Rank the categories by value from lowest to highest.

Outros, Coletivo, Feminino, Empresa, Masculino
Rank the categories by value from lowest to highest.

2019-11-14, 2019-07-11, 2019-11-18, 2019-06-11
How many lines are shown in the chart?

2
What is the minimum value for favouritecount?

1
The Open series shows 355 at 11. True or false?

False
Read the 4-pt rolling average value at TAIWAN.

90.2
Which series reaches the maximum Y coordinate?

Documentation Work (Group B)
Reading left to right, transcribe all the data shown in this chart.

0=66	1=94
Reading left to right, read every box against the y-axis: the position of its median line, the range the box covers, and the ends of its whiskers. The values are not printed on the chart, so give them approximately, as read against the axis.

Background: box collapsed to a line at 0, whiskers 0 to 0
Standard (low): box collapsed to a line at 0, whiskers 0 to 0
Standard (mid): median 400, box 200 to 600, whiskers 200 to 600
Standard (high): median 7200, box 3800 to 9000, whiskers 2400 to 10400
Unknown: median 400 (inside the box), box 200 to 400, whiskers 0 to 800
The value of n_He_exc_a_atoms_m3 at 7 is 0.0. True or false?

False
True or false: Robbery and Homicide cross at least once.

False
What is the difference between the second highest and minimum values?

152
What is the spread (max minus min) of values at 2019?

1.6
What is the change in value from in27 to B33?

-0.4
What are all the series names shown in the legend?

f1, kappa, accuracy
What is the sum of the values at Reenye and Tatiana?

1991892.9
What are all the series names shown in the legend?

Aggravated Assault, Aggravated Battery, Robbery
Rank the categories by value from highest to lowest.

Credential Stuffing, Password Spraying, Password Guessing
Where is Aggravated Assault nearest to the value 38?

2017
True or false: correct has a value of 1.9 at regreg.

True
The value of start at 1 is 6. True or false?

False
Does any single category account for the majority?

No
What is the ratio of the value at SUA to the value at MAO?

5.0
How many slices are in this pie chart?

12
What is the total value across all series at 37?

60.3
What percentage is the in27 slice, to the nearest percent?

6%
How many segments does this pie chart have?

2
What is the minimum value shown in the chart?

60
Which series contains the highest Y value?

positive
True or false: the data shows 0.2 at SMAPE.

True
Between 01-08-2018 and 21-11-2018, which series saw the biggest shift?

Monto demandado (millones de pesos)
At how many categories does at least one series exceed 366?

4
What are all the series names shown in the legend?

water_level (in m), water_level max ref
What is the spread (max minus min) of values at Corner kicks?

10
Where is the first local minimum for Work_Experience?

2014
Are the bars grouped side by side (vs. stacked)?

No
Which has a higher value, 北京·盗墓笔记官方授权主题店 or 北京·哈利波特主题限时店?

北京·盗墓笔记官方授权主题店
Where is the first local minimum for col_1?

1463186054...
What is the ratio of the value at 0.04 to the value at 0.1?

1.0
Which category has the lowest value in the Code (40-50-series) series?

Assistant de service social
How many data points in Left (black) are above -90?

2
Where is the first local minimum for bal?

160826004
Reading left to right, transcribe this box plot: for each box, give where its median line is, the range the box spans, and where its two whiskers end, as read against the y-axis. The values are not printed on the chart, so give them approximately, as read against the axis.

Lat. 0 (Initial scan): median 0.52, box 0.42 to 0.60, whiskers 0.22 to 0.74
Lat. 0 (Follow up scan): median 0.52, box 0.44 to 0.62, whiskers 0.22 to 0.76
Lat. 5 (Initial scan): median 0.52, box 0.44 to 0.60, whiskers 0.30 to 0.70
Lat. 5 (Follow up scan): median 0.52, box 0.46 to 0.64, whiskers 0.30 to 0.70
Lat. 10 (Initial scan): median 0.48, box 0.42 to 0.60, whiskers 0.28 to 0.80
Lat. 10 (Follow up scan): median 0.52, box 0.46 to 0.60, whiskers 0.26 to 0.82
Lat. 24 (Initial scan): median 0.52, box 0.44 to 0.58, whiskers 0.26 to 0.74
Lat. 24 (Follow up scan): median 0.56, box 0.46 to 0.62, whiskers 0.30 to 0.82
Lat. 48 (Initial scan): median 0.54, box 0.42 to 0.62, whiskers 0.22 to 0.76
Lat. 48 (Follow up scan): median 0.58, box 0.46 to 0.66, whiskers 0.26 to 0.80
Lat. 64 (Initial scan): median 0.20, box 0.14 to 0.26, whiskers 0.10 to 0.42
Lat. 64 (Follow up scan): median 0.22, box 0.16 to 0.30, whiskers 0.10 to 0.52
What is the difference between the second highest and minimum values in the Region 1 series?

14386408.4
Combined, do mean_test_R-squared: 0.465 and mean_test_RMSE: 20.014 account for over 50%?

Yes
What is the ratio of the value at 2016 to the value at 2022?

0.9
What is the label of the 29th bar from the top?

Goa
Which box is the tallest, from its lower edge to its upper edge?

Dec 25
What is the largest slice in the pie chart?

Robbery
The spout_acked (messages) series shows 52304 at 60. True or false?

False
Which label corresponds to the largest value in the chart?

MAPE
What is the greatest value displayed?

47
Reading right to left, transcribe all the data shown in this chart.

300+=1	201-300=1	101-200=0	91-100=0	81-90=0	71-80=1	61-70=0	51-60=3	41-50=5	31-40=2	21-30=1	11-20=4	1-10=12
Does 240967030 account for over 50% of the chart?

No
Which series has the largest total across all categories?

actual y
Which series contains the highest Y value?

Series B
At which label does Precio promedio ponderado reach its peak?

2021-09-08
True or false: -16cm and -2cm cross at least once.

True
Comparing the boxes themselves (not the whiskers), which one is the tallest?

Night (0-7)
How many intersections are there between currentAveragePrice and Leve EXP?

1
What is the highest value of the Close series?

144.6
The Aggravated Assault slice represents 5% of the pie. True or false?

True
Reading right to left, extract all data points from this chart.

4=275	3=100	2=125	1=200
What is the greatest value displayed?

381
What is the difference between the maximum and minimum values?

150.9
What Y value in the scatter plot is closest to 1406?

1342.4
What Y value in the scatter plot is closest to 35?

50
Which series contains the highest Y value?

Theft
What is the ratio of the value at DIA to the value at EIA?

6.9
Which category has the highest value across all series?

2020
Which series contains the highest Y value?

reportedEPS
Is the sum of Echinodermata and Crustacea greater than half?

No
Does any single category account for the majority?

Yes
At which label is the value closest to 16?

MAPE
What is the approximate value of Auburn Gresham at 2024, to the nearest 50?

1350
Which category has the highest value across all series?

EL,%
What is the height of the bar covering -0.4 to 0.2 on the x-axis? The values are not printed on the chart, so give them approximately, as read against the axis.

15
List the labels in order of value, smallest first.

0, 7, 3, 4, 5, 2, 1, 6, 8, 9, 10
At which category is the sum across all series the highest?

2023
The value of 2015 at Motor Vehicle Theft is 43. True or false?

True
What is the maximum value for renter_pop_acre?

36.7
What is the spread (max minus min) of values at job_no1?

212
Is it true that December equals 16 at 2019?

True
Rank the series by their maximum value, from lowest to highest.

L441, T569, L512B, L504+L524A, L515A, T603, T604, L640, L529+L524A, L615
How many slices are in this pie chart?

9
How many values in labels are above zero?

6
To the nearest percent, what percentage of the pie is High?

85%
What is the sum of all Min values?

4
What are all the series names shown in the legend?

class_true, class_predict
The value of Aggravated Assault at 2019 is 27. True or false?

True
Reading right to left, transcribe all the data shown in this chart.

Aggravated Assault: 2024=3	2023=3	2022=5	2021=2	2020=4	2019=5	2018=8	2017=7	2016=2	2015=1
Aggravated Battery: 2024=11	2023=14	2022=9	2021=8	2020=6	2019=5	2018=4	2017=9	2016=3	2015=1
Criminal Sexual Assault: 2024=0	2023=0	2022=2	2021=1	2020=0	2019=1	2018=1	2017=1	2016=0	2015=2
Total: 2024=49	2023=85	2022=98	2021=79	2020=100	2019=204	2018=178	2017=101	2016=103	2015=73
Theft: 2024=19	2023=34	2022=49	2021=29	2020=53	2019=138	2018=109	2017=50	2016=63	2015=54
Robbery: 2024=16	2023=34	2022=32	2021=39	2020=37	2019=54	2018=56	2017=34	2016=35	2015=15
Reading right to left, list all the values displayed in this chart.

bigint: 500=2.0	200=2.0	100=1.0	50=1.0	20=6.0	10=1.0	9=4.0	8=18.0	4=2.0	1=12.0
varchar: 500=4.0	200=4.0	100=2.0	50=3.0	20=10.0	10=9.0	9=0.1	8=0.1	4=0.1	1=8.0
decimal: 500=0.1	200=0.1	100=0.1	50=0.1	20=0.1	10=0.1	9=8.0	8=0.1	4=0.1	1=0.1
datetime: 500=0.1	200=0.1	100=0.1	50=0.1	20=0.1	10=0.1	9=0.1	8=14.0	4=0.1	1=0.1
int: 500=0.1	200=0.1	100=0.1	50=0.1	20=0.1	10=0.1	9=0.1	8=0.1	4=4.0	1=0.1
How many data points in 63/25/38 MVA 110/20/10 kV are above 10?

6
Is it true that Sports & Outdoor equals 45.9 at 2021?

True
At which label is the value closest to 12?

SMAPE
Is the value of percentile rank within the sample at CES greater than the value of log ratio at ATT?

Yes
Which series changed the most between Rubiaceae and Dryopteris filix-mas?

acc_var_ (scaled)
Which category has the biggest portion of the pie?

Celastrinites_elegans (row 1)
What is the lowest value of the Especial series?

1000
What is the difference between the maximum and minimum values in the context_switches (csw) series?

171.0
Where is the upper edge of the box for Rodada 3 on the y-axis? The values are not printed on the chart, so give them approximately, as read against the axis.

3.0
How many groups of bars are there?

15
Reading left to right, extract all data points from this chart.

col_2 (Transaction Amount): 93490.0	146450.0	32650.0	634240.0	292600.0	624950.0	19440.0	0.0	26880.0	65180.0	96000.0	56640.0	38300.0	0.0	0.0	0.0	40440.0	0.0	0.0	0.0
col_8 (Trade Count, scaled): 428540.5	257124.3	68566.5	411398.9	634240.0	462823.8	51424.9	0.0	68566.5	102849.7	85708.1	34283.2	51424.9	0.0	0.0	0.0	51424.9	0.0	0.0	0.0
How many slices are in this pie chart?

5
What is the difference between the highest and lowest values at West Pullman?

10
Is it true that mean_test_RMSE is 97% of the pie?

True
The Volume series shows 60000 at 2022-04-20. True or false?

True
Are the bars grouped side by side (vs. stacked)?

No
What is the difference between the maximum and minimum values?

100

**EXERCISE OBJECTIVE:** Can you put the listing into a Markdown table with the columns Row and Line, one numbered row per line and blank lines left out? Begin at the first line of the listing and stop after the line that contains "Which series reaches".

**SOLUTION FOR THIS PROBLEM:**
| Row | Line |
|---|---|
| 1 | Rank the categories by value from lowest to highest. |
| 2 | Outros, Coletivo, Feminino, Empresa, Masculino |
| 3 | Rank the categories by value from lowest to highest. |
| 4 | 2019-11-14, 2019-07-11, 2019-11-18, 2019-06-11 |
| 5 | How many lines are shown in the chart? |
| 6 | 2 |
| 7 | What is the minimum value for favouritecount? |
| 8 | 1 |
| 9 | The Open series shows 355 at 11. True or false? |
| 10 | False |
| 11 | Read the 4-pt rolling average value at TAIWAN. |
| 12 | 90.2 |
| 13 | Which series reaches the maximum Y coordinate? |